While many will, of course, disagree that the letter attributed to James is pseudepigraphic, as well as reject the evidences used to arrive to such a conclusion, Ehrman’s comments about the relationship between James’s and Paul’s epistles on justification, works, and “works of Law” will, I believe, be welcomed by Latter-day Saints, since there are now a growing number of Latter-day Saint scholars who welcome N. T. Wright’s version of what is being called the New Perspective on Paul (NPP). Latter-day Saint scholars tend to accept Wright’s scholarly position on the apostle Paul. He holds a “covenantal nomism” which is that Paul taught that one becomes a disciple of Jesus Christ by entering into a New Covenant with God through grace, whose sign is faith rather than circumcision and dietary restrictions. One maintains this covenantal relationship with God through an active faith by keeping the commandments and thereby undergoing sanctification ending with justification at the final judgment. Wright’s position on this issue is now being seen by LDS scholars as an accurate account of both Pauline soteriology and one that fits rather comfortably with an informed Latter-day Saint soteriology—that is, one drawn from the Book of Mormon.

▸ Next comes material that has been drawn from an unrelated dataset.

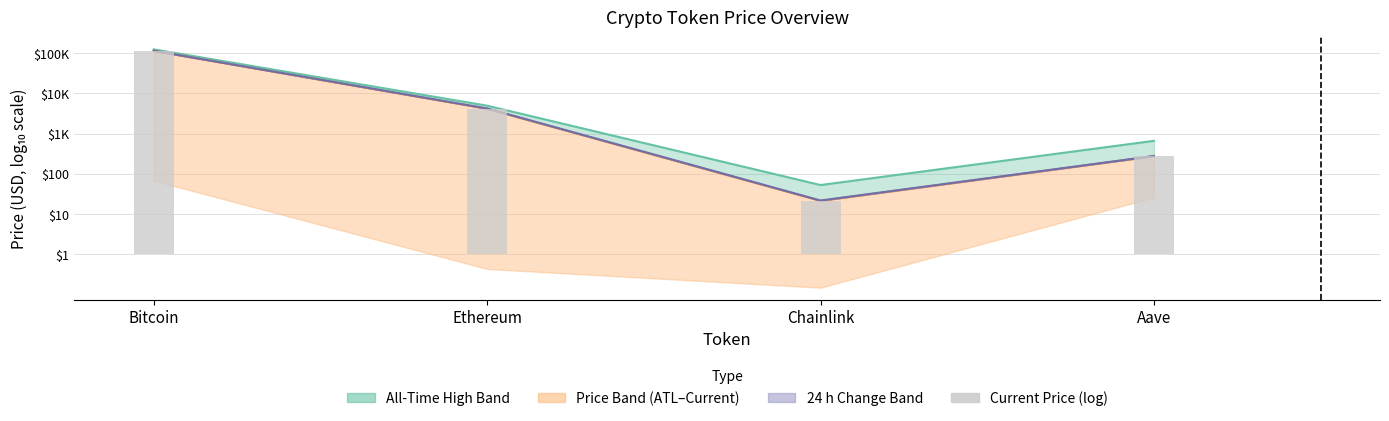

List the labels in order of value, smallest first.

Chainlink, Aave, Ethereum, Bitcoin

Other canonical works that are treated in depth by Ehrman include 2 Thessalonians (pp. 156–71) and the Pastoral Epistles (pp. 192–222). Ehrman argues that these particular texts were fabricated to explain concerns about the delay of the final coming of Christ and also to forward a particular ecclesiology in the fledgling church. While not everyone will reach the same conclusions as Ehrman does in Forgery and Counterforgery, there is no question that this is one of the best scholarly texts on these important and contentious issues. His grasp of the relevant topics, ranging from the intellectual history of the debate about pseudepigraphic writings in antiquity, the cultural and historical context of the texts in question, as well as their influence on the development of Christianity, in addition to his interactions with past and present critics of his hypotheses, make this scholarly work the equal to his masterful The Orthodox Corruption of Scripture. For informed Latter-day Saints interested in deepening their understanding of these issues within New Testament studies, this volume is a must-read.